There is a slightly different problem that is sometimes confused with model selection: If the aim is to find the best m[i] together with p then we maximise P(m[i]).P(p|m[i]).P(D|m[i],p) rather than the integral.
It is not that one of these two problem is the "right" one - they are different problems and have different forms of answer.
If we fix on a particular model m[i] and wish to estimate its parameter p then P(m[i]) and MsgLen(m[i]) become constants and can be ignored - we are in the parameter estimation problem.
The reader will notice that the selection of model m[j] within family F[i] is equivalent to the estimation of a parameter (j) within a model (F[i]).
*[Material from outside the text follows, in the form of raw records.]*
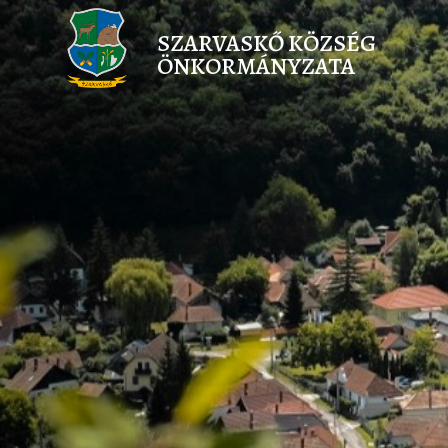
SZARVASKŐ KÖZSÉG
ÖNKORMÁNYZATA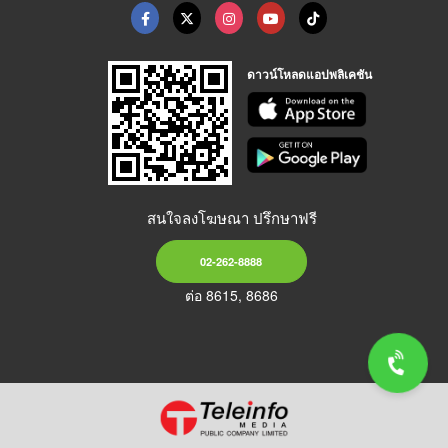
ดาวน์โหลดแอปพลิเคชัน
สนใจลงโฆษณา ปรึกษาฟรี
02-262-8888
ต่อ 8615, 8686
There is no logical difference although terms such as "model" and "family" are very useful props for people. This leads us to consider the series: data, parameter, model, family, collection ... and whether it has a limit. There is a good candidate for the limit - a universal Turing machine (UTM). In fact it makes a lot of sense to start at this point and consider collections, families, models, parameters and data to be specializations of a UTM, some no longer universal.
The choice of a problem, say the family-selection problem, seems somewhat arbitrary when seen in this light.